I was surprised by the disappointment expressed in the May 14 editorial "The Upset in India" about the removal of the government of Prime Minister Atal Bihari Vajpayee.

This government did not take any action when the state government in Gujarat encouraged the massacre of Muslims in 2002. This inaction was criticized by several human rights groups, including the U.S. Commission on International Religious Freedom (USCIRF) and Human Rights Watch. The USCIRF said, "During the Gujarat riots, the government of India did not take the appropriate measures to contain the violence in Gujarat, and some high-ranking officials seem to have even encouraged it."

Mr. Vajpayee's government also attempted to rewrite history by painting a rosy picture of Hindu fanatics, one of whom (Nathuram Godse) murdered Mohandas Gandhi. The government initially removed the account of Gandhi's murder from new textbooks and reinserted it only after vehement protests. Further, Muslims, Christians and other minorities as well as foreigners were described as enemies in these texts.

On the economic front, the fruits of growth have not reached most Indian people but have been restricted to a select few.

Although the incoming government will have to prove itself, the removal of Mr. Vajpayee's government is good for modern India.


Cleveland Heights, Ohio


Sonia Gandhi has given various reasons for rejecting the prime ministership of India [front page, May 19], but the Indian press, notably the Pioneer, reported that President Abdul Kalam, constitutional head of the state, raised some constitutional and legal issues about her eligibility and advised her that he was constitutionally required to examine the issues.

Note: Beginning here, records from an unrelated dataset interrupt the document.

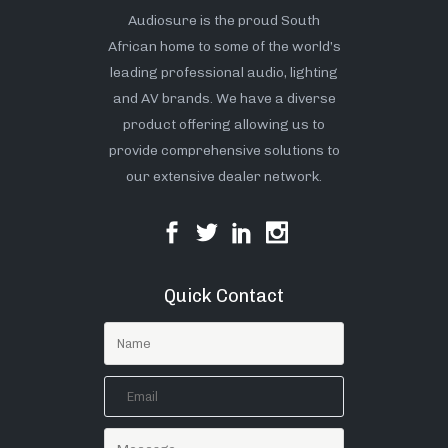
Audiosure is the proud South
African home to some of the world’s
leading professional audio, lighting
and AV brands. We have a diverse
product offering allowing us to
provide comprehensive solutions to
our extensive dealer network.
Quick Contact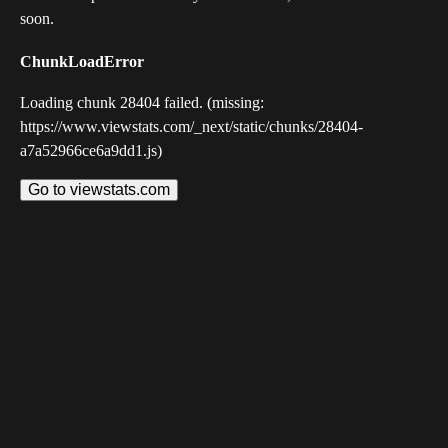
soon.
ChunkLoadError
Loading chunk 28404 failed. (missing:
https://www.viewstats.com/_next/static/chunks/28404-
a7a52966ce6a9dd1.js)
Go to viewstats.com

Mrs. Gandhi's inheritance of property in Italy, which would make her subject to Italian laws, could have been interpreted as "adherence to a foreign state," which would have made her ineligible for high office, according to Article 102 of the Indian Constitution.

The Citizenship Act of 1955, under which Mrs. Gandhi was granted Indian citizenship in 1984, also stipulates "reciprocity" with the country of origin. Under this law, the rights and privileges granted to a naturalized citizen depend on what rights and privileges an Indian taking citizenship in that country is entitled to. In Mrs. Gandhi's case, the reciprocity test would have been whether an Indian taking citizenship in Italy would be allowed to run for the Italian parliament and to become prime minister.

Mrs. Gandhi wisely declined to subject the country and herself to this scrutiny.